__SOURCE TEXT__:
While not all of these visitors had direct experience with Myanmar, many were well-versed in the challenges of pitching Asian stories to British and American publishers, and they were under no illusions that the situation here would be any different.
Hong Kong-based literary agent Kelly Falconer – who describes herself as representing “Asian authors, experts on Asia, and writers living in Asia, be they Asian or not” – said she looks for works that will sell in the English-language market and have appeal to Western readers.
“I’m looking for fine writing, something that really captures my heart and takes my breath away, and that I hope will have a similar effect on anyone who reads it in the UK or the USA,” she said.
Falconer – whose clients include poet Ko Ko Thett, co-editor and translator of the 2012 anthology of Myanmar poetry Bones Will Crow – said that while she thinks the appeal of Asian literature is growing in the West, there are many challenges to overcome, including the tendency for agents, editors and readers to “reach out for the familiar”.
“I think there are editors and agents who are looking for something to confirm their prejudices … Readers in the West often want something that’s very familiar. They’re reading about the Cultural Revolution in China and are still trying to understand how China has reached the point it has today,” she said.
“But my fiction writers are writing about what’s going on now, and I’m finding it challenging to convince the West that these are the fresh voices of Asia.”
Michael Vatikiotis, a writer and journalist who has published several fiction and nonfiction works on Southeast Asia, agreed that the world of publishing often relies on perpetuating stereotypes.
“A publisher will fixate on something that’s worked – the Harry Potter of India – and everything else just falls off a cliff,” he said.
He cited Indonesia – the subject of much of his writing – as an example of a country that can be a hard sell to Western readers.
“Indonesia is probably one of the most colorful and interesting countries in the world … [but] there’s a rather bleak view of Indonesia – that it’s a dark, forbidding place that people do not really enjoy reading about.”
Writer Dipika Mukherjee, whose 2011 novel Thunder Demons is set in Malaysia, said she constantly struggles with the issue of how to connect with readers in the West.
“Malaysia is not a country that is very big in the American imagination. I think places like Thailand are a lot larger in terms of what people know about it,” she said. “So although there is interest, I think I have a much larger following in Malaysia, where they really get what I was trying to do with this book.”

__DATA EXTRACT__:
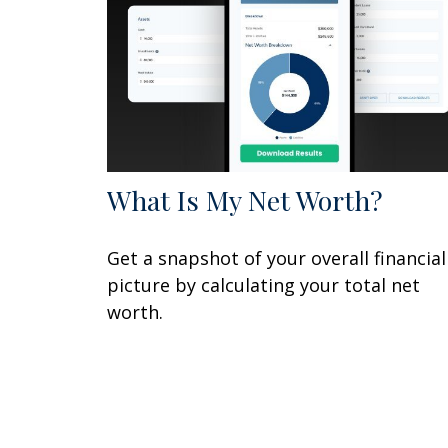
What Is My Net Worth?
Get a snapshot of your overall financial
picture by calculating your total net
worth.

__ASSIGNMENT 1__:
In the article on Asian writing and Western publishers, reproduce everything from "While not all" down to "appeal to Western readers.".
__ASSIGNMENT 2__:
Answer these questions from the article on Asian writing and Western publishers:
(a) In which city is literary agent Kelly Falconer based?
(b) What is the title of Dipika Mukherjee's 2011 novel?
(c) Which country did Michael Vatikiotis name as a hard sell to Western readers?
__ASSIGNMENT 3__:
Summarize the article on Asian writing and Western publishers in two sentences.

__EXERCISE RESPONSE 1__:
While not all of these visitors had direct experience with Myanmar, many were well-versed in the challenges of pitching Asian stories to British and American publishers, and they were under no illusions that the situation here would be any different.
Hong Kong-based literary agent Kelly Falconer – who describes herself as representing “Asian authors, experts on Asia, and writers living in Asia, be they Asian or not” – said she looks for works that will sell in the English-language market and have appeal to Western readers.

__EXERCISE RESPONSE 2__:
(a) Hong Kong
(b) Thunder Demons
(c) Indonesia

__EXERCISE RESPONSE 3__:
Literary agent Kelly Falconer said she looks for work that will appeal to Western readers, but agents, editors and readers in the West tend to reach for the familiar, which makes it hard to convince them that her authors are the fresh voices of Asia. Writer Michael Vatikiotis agreed that publishing often relies on stereotypes and gave Indonesia as an example of a hard sell, while writer Dipika Mukherjee said she struggles to connect with Western readers and has a much larger following in Malaysia.